* Enunciado 1
Em que ano ocorreu a extinção definitiva dos morgadios, segundo o excerto sobre a casa de Lavre?
* Enunciado 2
Enumere todas as casas e famílias nomeadas no excerto sobre a casa de Lavre.
* Enunciado 3
Resuma em duas frases o excerto sobre a casa de Lavre.

A partir de então Vila de Rei e Val de Cavalos e todos os seus casais passaram a integrar a casa de Lavre. As vicissitudes políticas deixam antever as grandezas e misérias da dita casa que, de um grande apogeu, viu chegar o seu apagamento na época do neto de André Lopes de Lavre. A casa de Lavre andava ligada por laços de casamento à descendência da família da “Flor da Murta”, Menezes Portugal, pela linha feminina, desde a 1.ª metade do séc. XVIII, razão por que achamos os bens do morgado nas mãos do herdeiro comum da família Lavre-Menezes nos últimos anos daquele século.

A casa será relançada por D. Jorge de Menezes – nome do herdeiro – que consegue recuperar parte do seu carisma. Mas os tempos e as dificuldades não permitiam muito. As invasões francesas podem instituir-se como fronteira de uma idade a partir da qual as coisas nunca mais voltarão a ser iguais. A venda dos bens nacionais, a desvinculação dos morgadios e outras alterações profundas verificadas no séc. XIX, vieram provocar a alienação daqueles bens, como seria de esperar, face ao novo enquadramento político-económico, apesar de aquele património ter permanecido unido numa das fases mais cruciais da história de Portugal, como foi seguramente a primeira metade de oitocentos. A extinção definitiva dos morgadios em 1863, acarretou a desanexação e venda parcelar dos casais da antiga legítima dos senhores de Vila de Rei, sendo que, daquela década em diante, uma nova ordem já estava presente e a emergência de outros modelos socioeconómicos era uma realidade.

* Material de estudo

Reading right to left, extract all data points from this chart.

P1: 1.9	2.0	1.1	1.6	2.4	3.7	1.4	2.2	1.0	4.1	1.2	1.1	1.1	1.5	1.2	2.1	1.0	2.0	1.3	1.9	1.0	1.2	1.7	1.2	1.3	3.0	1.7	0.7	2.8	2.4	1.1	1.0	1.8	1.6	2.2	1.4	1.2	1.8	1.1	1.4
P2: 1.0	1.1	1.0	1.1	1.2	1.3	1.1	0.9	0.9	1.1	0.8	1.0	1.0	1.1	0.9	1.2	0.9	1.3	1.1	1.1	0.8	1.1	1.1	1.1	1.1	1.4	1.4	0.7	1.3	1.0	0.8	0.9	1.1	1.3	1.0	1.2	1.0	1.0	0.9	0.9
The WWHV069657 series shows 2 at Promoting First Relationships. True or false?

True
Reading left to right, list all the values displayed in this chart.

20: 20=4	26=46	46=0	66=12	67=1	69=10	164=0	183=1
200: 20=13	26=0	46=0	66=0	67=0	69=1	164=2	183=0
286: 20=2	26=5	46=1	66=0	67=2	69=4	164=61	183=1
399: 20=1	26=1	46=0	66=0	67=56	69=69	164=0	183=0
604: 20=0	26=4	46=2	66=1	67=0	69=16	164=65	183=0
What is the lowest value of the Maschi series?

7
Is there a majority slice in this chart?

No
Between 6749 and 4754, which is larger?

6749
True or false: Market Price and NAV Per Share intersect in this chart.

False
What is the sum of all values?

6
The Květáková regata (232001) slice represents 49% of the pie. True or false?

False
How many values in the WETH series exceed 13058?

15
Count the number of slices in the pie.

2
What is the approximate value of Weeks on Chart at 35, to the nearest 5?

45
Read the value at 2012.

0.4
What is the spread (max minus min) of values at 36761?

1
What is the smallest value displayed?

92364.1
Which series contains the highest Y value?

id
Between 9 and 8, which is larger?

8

* Resposta 1
Em 1863.

* Resposta 2
- casa de Lavre
- família da “Flor da Murta”, Menezes Portugal
- família Lavre-Menezes

* Resposta 3
Vila de Rei e Val de Cavalos passaram a integrar a casa de Lavre, que, ligada por casamento à família Menezes Portugal desde a 1.ª metade do séc. XVIII, conheceu um apogeu e depois o apagamento, sendo relançada por D. Jorge de Menezes. As profundas alterações do séc. XIX, sobretudo a extinção definitiva dos morgadios em 1863, levaram à alienação desses bens e à venda parcelar dos casais dos antigos senhores de Vila de Rei.